Task list.
1. According to the election forecast text, how many seats did the prediction give the Conservatives as the largest party?
2. Please pull out every line of the records that contains the string "border".

Supplied text.
== Segment start ==

The graph opposite shows what happens when the constituencies with the 100 youngest and 100 oldest populations are plotted against their level of support for the Conservative party. While not a perfect relationship, the rising line through the middle of the dots indicates that older constituencies (and older constituents) are more likely to vote Tory.
This process was repeated for each constituency with 13 more indicators, including demographic information like education level, gender and income, as well as some more specific factors – such as the percentage of people that supported a Brexit. Combined with historical voting data, an abstract "score" was calculated for each party, which would ultimately be used in calculating vote shares.
In itself, this process turned up some surprising results. For instance, one might expect UKIP to do well in a constituency with high levels of Euroskepticism, but – once all the other indicators on the list were controlled for – the reverse turned out to be true.
All the above broadly describes Dr Hanretty's model (there are one or two more book-keeping steps after the last one, but they're mostly of interest to the statisticians among us). Let's move ahead to the predictions the model made – and how they compared with the reality on May 7th 2015.
“Our current prediction is that there will be no overall majority, but that the Conservatives will be the largest party with 278 seats. However, based on the historical relationships between the sources of information we are using in our forecast and the outcome of UK elections, we know there is substantial uncertainty in our forecast.”
As we now know, in the wake of an extremely dramatic night, the 2015 general election ended with a Conservative majority of 330 seats, narrowly avoiding another coalition government. Labour support in Scotland gave way to an overwhelming SNP victory, while Liberal Democrat seats across the nation dwindled away to almost nothing. Meanwhile, UKIP and the Greens ended up with a seat each, despite the former coming third in vote share overall.
As Dr Hanretty puts it: "A model can be sophisticated, produce consistent and plausible estimates – and still be wrong."

== Segment end ==

[Stored items from a collection]
== Segment start ==

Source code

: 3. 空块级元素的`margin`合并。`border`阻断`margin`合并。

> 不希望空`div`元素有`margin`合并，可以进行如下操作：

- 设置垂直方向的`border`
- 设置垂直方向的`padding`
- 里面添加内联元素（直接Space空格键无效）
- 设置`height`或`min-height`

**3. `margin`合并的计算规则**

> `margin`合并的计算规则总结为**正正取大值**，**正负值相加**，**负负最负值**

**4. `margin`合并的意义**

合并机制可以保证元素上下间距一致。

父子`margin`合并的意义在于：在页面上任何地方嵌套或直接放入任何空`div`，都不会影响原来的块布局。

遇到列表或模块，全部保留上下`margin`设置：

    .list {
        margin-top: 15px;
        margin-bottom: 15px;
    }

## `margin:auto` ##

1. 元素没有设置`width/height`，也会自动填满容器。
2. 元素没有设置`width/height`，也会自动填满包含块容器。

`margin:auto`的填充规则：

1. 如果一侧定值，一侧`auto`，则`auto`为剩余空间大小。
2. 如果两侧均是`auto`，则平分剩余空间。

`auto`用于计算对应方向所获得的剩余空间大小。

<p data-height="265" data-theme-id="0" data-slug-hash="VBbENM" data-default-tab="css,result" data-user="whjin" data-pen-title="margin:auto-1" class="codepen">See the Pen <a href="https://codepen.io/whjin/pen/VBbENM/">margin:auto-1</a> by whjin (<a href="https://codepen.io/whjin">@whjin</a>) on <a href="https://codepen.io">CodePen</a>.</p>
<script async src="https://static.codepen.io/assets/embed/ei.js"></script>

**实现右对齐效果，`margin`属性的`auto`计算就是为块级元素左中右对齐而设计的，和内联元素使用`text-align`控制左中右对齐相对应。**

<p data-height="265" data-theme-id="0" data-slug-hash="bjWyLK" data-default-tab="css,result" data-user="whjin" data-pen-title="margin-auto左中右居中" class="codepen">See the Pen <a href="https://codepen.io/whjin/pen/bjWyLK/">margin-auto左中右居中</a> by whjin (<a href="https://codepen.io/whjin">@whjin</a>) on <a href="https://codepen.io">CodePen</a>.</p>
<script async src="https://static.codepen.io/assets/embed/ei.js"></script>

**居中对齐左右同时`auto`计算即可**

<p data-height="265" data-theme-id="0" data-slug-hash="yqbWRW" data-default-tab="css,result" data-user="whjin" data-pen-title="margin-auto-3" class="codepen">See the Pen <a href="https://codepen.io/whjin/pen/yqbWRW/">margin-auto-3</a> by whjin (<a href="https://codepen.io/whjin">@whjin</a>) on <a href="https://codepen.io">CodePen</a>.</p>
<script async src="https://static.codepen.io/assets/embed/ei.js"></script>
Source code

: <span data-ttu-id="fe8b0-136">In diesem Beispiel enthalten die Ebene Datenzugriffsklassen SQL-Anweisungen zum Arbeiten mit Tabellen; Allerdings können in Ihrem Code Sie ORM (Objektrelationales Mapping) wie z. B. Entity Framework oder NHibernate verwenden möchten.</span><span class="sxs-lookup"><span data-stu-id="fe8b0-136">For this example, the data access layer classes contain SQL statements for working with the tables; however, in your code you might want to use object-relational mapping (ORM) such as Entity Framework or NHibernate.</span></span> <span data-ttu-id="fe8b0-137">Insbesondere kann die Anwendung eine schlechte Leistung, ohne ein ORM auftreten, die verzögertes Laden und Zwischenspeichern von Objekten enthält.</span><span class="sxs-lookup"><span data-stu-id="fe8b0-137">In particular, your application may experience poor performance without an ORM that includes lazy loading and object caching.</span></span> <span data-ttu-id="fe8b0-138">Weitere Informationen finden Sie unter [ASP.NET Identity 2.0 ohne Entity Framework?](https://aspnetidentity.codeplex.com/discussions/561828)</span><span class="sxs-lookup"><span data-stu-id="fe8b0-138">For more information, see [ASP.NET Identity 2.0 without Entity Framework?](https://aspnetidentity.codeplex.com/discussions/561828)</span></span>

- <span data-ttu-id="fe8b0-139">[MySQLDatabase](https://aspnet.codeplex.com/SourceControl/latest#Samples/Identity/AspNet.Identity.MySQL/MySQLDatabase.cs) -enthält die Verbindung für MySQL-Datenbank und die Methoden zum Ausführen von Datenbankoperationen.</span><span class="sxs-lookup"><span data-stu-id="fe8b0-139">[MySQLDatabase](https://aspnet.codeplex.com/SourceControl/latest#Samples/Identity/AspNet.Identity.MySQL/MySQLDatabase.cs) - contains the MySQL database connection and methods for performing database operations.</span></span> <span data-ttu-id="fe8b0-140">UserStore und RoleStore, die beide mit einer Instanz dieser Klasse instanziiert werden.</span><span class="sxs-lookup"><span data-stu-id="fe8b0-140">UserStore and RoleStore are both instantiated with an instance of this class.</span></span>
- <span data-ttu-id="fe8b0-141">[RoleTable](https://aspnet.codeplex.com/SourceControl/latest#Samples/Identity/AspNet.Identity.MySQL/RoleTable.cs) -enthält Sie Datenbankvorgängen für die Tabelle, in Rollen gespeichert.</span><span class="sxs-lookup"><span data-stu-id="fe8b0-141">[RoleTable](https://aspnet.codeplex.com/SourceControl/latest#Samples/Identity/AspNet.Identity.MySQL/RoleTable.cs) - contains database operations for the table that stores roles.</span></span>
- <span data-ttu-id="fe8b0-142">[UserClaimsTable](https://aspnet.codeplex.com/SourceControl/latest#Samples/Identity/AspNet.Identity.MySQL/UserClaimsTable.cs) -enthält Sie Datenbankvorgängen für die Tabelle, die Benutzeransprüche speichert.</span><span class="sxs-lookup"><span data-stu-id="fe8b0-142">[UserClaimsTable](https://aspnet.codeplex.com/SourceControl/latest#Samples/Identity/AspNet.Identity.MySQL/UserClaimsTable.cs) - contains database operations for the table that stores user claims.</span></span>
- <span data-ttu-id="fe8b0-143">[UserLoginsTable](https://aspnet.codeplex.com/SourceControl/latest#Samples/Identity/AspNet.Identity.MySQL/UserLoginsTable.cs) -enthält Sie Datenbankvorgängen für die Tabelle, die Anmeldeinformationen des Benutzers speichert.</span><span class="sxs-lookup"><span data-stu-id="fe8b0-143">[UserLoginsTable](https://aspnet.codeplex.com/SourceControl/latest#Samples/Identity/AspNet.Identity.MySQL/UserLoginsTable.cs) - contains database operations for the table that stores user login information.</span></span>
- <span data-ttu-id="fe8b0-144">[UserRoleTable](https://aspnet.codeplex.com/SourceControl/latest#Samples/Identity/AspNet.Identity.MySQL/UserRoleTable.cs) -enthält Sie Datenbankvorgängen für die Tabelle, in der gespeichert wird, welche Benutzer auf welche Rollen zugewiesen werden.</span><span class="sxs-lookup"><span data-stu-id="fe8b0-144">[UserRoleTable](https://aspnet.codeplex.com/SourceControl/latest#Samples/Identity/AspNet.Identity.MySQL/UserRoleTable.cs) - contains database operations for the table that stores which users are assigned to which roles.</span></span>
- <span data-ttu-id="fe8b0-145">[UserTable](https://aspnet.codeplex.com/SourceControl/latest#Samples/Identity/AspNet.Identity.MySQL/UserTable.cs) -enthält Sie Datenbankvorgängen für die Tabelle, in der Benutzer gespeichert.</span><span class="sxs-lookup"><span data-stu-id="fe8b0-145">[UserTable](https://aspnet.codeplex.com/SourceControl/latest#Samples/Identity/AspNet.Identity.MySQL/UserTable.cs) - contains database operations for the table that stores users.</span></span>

== Segment end ==

Results for the exercise.
1. 278 seats.

2.
: 3. 空块级元素的`margin`合并。`border`阻断`margin`合并。
- 设置垂直方向的`border`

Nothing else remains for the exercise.